The 16-year-old is a seventh grade student in Tianshui Special Education School in the city of Tianshui in Northwest China's Gansu province. Suffering from congenital cataracts, Zhang confronts huge challenges while learning.

"We didn't know there was a special education school for those with vision impairment until Tianshui disabled persons' federation contacted us. We sent her to the school after we visited it," says Zhang's grandfather.

"When I was in an ordinary primary school, I had a hard time studying and I couldn't read the papers clearly in exams. But when I came to the special education school, I even found a teacher who is completely blind, which inspires me to work hard to become a special education teacher in the future," Zhang says.

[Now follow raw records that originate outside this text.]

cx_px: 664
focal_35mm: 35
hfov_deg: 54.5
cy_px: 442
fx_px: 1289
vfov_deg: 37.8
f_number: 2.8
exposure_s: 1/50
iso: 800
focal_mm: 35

Opened in 1986, Tianshui Special Education School now has 38 classes and 430 students. The school has departments for intelligence training, hearing impairment and visual impairment, as well as a vocational high school.

In the department of intelligence training, students learn life skills, labor habits, along with some basic language and math knowledge, while also receiving rehabilitation training.

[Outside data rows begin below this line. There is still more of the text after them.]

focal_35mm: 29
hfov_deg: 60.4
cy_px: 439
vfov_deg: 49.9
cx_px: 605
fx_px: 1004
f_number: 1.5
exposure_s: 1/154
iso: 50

For the hearing-impaired students, after completing nine years of compulsory education, they can enter the vocational high school and then take gaokao, the national college entrance exam, that is adapted for hearing-impaired students.

"In the past two years, 57 students from our vocational high school have participated in gaokao, and 34 of them have been admitted to colleges and universities," says Dong Wuyan, principal of Tianshui Special Education School.

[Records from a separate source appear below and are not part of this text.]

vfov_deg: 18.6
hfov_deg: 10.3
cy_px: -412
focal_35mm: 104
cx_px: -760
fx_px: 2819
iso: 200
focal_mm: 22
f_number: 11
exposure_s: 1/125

For the students in the visual impairment department, after receiving a nine-year compulsory education, they will either go to high school or integrate into society with their acquired vocational skills.

China's regulation on education for the disabled requires access to the nine-year compulsory education for all school-age children and adolescents with disabilities. No school is allowed to decline their appeal for schooling. The requirement was simplified as "full coverage and zero rejection".

"From 2016-20, we implemented two special education upgrade plans, setting up special education schools in all counties and districts with a population of more than 300,000," says Shen Jianling, director of the Tianshui municipal education bureau.

By the end of 2020, the enrollment rate to compulsory education for children and adolescents with disabilities in Gansu reached 96.81 percent, and there were 44 special education schools for compulsory education.

In January, China's Ministry of Education, together with relevant authorities, released an action plan to boost the development of special needs education, with the aim of reaching a 97 percent enrollment rate for school-age minors with disabilities in compulsory education by 2025.